7 replies to “EuroSTAR Trip Report, Part 1”

  1. Michael, good report.

    The Test Lab was indeed the hot-spot at EuroStar. Whenever I wasn’t sure if one of the lectures would be worth it I headed to the lab. Avoiding risk by picking an option that would certainly deliver value :). I paired with people I had never met before. Fantastic.

    However, I did NOT feel such accentuated division between the two communities you mention.

    Michael replies: I’m glad to hear that. Certainly my impression was influenced by my own selection bias. Some of the other people I respect felt the same kind of division that I did; others didn’t. More than anything else, our respective observations emphasize that different people will have different experiences, even in “the same” situation.

    On the contrary, when speaking with people, I noticed a big respect for exploratory tests, context questions and learning. So big a respect that sometimes it was expressed as ‘fear’ of not being able to do it right.

    So if once upon a time the focus on “requirement documents, detailed test plans, and scripted test cases” was due to a belief that it’s a proper way to work, maybe nowadays this focus is more due to not yet figuring out how to move out of it—or perhaps due to not finding the courage to try (and fail).

    For me, it means the division is easy to bridge, because there’s willingness.

    Could be. The good news on that front is that there were several talks at the conference that would help with those issues. (More on that in later posts.)

    And on a last note, I have to agree that Rikard was indeed everywhere. I had the pleasure of working with him during your framing session, and he would disappear and reappear suddenly—it felt like Batman and Commissioner Gordon. He is a remarkable person.

    Thanks for the extra perspective, Shmuel.

    Reply
  2. Great report, I’m looking forward to reading more.

    I wasn’t at EuroStar, so obviously I can’t say anything about discussions on the conference, but I tend to agree more with Michael on this one. Test management in the industry is in my experience still far too often focusing on the ‘old school approaches’. And producing a lot of waste because of this. And I don’t see it changing.

    We really need to get better at selling the ‘new school’ and quality assistance (as oppossed to ‘assurance’) to managers.

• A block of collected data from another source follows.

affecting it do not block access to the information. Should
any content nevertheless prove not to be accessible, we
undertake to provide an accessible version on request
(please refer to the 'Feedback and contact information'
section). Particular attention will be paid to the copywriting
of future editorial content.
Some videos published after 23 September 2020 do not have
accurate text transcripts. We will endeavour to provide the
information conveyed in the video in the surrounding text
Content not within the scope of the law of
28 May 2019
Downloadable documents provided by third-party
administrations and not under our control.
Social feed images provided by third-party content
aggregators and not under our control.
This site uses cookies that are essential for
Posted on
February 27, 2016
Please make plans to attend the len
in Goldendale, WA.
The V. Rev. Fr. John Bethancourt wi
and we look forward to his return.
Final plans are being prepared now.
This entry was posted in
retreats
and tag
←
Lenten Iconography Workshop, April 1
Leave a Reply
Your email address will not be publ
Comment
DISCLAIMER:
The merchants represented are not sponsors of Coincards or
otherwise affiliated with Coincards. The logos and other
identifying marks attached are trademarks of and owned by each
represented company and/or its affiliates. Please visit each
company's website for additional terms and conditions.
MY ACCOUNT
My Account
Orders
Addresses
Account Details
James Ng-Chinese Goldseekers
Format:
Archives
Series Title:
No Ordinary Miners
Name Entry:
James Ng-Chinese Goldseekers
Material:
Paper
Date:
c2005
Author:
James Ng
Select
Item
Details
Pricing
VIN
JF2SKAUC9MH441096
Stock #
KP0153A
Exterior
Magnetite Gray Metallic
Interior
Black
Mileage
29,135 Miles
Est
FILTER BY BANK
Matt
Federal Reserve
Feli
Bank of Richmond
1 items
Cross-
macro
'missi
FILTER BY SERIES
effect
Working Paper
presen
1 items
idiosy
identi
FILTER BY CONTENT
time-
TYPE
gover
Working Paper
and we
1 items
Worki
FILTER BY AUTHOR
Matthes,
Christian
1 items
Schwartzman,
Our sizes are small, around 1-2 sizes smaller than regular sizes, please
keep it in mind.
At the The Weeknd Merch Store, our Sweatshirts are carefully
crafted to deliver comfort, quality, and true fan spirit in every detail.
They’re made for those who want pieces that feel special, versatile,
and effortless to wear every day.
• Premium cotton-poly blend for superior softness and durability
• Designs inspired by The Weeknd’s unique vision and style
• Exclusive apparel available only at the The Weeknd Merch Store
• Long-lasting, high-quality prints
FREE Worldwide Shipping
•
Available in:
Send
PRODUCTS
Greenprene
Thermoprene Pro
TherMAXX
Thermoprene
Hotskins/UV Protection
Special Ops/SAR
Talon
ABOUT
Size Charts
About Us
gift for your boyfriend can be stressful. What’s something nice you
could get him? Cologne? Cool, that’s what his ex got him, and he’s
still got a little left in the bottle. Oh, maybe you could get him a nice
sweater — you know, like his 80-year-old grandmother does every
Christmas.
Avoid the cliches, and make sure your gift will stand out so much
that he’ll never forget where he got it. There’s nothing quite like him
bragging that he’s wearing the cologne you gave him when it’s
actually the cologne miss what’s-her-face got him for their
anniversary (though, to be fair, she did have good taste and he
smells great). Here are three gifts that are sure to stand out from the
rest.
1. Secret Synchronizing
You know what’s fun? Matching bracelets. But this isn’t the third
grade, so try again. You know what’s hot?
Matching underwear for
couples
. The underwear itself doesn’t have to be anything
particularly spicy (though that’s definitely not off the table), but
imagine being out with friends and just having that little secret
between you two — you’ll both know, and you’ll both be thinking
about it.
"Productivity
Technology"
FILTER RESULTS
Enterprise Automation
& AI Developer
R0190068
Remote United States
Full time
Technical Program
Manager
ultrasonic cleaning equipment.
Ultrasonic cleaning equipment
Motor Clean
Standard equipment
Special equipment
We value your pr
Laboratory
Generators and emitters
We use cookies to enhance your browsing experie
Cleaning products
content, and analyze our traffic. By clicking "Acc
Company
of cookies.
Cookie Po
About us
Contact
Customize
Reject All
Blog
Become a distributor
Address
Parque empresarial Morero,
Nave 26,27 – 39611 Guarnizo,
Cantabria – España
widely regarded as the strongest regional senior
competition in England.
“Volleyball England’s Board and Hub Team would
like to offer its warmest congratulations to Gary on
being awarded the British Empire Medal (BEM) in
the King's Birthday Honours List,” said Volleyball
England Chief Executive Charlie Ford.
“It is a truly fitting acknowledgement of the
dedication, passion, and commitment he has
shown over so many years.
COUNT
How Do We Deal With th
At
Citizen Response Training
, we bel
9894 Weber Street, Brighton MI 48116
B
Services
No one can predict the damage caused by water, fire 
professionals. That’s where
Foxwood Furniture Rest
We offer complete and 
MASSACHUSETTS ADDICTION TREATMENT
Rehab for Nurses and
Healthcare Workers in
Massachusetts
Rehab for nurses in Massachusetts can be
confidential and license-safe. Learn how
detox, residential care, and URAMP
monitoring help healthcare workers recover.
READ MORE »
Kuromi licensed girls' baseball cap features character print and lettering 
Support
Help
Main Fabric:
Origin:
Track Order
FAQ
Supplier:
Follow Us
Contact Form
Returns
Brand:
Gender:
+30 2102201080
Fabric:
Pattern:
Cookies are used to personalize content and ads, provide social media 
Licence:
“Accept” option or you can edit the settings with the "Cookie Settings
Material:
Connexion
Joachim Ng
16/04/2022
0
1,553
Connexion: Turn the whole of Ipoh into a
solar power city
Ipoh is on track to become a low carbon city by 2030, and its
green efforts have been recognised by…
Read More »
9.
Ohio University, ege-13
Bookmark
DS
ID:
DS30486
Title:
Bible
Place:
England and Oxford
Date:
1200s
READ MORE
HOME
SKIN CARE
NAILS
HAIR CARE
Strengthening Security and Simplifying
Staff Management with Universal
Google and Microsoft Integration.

    We have to appreciate that they need to feel that they’re in control. They’re looking for safety and quality. That’s what we can help them get, but then how do we make them buy what they need instead of what they want?

    Reply
  3. I’m hoping to do a tutorial at EuroSTAR 2011 about being at several places at the same time. And perhaps include teleportation, if I can make the exercises reliable!

    I don’t think the division is that great.

    Michael replies: I’d like to believe that.

    It sure exists, but many of the most important insights seems shared:
    * You need multiple information sources, also outside explicit requirements
    * We don’t have complete knowledge, so exploring is necessary
    * Testing is difficult, and requires skill and collaboration

    I agree that most people seem to share these observations. Perhaps the division is over the hows more than the whats.

    Reply
  4. Michael,

    Interesting observations. I noticed, subconsciously, a similar thing at SIGiST yesterday. The thing that struck me particularly strongly was the fact that the more exploratory crowd (probably that should read “exploratory few” actually) were very aware of the things on the right-hand side of the Agile Manifesto and could see where these things could be valuable in certain contexts but the traditionalists seemed much less aware of the value of the things on the left.

    Self-education also seems much more second-nature to exploratory types and that is why I think there would be a gravitation towards the test lab from such people.

    Thanks for the write-up. I hope to share my report of SIGiST later today but it might end up being over the weekend.

    Regards,

    Stephen

    Reply
  5. Do notice that “the Vanguard” the great underground movement of passionate and motivated testing individuals you have listed in the trip reports are now embraced by the EuroStar team and included as online ambassadors etc.